Problema da risolvere: Prosegui il brano sullo champagne G.H. Mumm Grand Cordon Rose riportato qui sotto, ripartendo subito dopo la sua ultima frase.

Brano da leggere:
######
Sei perso nel mondo dello champagne? Non sai quale sia il miglior spumante con cui farai colpo? Non preoccuparti. La A.O.C. Champagne e i suoi vini possono risultare travolgenti. Ma annota un nome e una grande cantina: G.H. Mumm Grand Cordon Rose.
G.H. Mumm — e qualsiasi dei suoi vini — è sinonimo di qualità. Dal 1761 la famiglia Mumm si dedica alla produzione di vini, e solo nel 1827 si avventurò nel mondo degli spumanti. Gottlieb, Jacobus e Philipp, i tre eredi, furono coloro che riconobbero la fama che le bollicine iniziarono ad acquisire all'inizio del XIX secolo. Da allora i successi non si sono mai fermati: fornitori della Casa Reale Inglese, grandi stelle del cinema, apparizioni sul grande schermo, abbinamenti nei migliori ristoranti del mondo... Niente resiste a G.H. Mumm!
Con tanti anni di storia alle spalle, il portfolio di vini è piuttosto ampio. In questo caso noi abbiamo optato per G.H. Mumm Grand Cordon Rose, un tipo di spumante che ha una lunga tradizione nella casa. In particolare, fu Georges Hermann Mumm il primo a produrre l'«oeil de perdrix», uno champagne così chiamato per il colore che ricorda l'occhio della pernice. Da allora le produzioni di G.H. Mumm Grand Cordon Rose non si sono mai fermate. In totale, la Maison Mumm possiede attualmente 218 ettari, dove la varietà predominante è il pinot noir che cresce sulla montagna di Reims. Seguono poi il chardonnay e il pinot meunier. Di tutta questa superficie, 160 ettari sono classificati come Grands Crus situati in villaggi storici come Aÿ, Bouzy, Ambonnay, Verzy, Verzenay, Mailly, Avize e Cramant.
######
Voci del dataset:
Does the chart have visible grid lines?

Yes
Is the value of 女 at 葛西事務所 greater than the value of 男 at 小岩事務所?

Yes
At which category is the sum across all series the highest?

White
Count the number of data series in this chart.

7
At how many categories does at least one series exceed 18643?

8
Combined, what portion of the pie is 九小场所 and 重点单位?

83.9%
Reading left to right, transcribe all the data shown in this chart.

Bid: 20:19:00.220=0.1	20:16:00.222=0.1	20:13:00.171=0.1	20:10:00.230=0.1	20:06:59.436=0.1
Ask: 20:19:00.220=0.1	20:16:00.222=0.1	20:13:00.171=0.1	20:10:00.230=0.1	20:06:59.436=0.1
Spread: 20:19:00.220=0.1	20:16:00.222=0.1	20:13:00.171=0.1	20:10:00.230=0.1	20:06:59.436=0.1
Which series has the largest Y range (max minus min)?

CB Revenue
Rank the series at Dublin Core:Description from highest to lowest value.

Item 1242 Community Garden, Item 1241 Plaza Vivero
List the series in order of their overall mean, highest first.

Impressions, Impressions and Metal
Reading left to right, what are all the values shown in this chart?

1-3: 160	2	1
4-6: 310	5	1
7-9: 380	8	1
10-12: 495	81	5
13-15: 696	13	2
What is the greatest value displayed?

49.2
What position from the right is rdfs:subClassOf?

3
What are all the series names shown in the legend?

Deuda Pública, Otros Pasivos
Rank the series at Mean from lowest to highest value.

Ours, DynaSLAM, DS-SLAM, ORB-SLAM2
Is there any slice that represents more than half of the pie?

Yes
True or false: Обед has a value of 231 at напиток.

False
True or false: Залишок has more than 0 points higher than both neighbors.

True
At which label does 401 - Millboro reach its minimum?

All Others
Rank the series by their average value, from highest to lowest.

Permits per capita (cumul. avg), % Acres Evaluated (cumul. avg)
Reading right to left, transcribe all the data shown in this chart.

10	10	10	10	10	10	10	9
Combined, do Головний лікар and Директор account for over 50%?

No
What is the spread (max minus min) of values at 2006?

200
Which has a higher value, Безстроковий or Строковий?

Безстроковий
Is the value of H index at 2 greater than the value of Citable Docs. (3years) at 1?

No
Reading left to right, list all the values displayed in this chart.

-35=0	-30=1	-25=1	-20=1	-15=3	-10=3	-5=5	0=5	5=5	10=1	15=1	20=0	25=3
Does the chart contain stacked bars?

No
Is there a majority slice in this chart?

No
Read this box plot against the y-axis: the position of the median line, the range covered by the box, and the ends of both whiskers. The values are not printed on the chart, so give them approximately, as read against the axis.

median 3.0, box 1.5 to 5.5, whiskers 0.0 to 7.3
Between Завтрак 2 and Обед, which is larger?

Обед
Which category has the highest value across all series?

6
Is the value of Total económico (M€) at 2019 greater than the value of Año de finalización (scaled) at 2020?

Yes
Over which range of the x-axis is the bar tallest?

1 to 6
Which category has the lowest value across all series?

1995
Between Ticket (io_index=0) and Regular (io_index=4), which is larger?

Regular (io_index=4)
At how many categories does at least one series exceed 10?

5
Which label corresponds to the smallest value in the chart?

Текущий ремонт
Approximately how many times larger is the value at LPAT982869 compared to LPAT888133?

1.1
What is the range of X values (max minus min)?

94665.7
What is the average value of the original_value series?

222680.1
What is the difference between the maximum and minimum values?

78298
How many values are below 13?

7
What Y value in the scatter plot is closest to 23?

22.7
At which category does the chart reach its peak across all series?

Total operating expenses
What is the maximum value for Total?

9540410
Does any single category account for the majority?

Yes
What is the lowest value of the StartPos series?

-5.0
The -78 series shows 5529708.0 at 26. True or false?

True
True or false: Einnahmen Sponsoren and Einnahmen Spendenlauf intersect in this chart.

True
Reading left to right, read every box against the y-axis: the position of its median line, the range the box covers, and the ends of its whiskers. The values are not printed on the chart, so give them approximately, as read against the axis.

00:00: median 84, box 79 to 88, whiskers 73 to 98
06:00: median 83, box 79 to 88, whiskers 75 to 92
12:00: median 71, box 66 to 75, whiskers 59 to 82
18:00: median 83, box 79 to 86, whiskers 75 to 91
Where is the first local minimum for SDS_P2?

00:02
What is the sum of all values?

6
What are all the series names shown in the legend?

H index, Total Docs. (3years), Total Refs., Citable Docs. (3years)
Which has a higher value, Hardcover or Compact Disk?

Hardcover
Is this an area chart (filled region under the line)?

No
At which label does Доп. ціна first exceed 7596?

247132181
######
Spazio risposta:
G.H. Mumm Grand Cordon Rose viene vendemmiato manualmente e pressato direttamente, senza esercitare troppa pressione, proprio nei centri che la cantina ha costruito vicino ai vigneti (per assicurarsi che i grappoli arrivino nelle migliori condizioni possibili). Attualmente la casa dispone ancora di sette presse tradizionali dei primi del XX secolo. Dopo la pressatura, il mosto passa direttamente nelle botti, dove rimarrà tra le 16 e le 18 ore a riposo, permettendo alle particelle in sospensione di depositarsi sul fondo, lasciando il succo limpido. A questo punto inizia la fermentazione con lieviti autoctoni, in serbatoi separati, per mantenere il carattere di ciascun terroir. G.H. Mumm Grand Cordon Rose effettuerà anche la fermentazione malolattica, verrà chiarificato e si procederà al coupage con le diverse cuvée. Dopo l'imbottigliamento, si aggiunge il liquido di tiraggio (tra 6 g/l - 9 g/l) e si effettua la seconda fermentazione in bottiglia, dove si formano le bollicine.
Di norma le bottiglie di G.H. Mumm Grand Cordon Rose non hanno etichetta e l'iconico nastro è inciso direttamente sul vetro. Come disse Georges Hermann Mumm: “Solo il meglio”.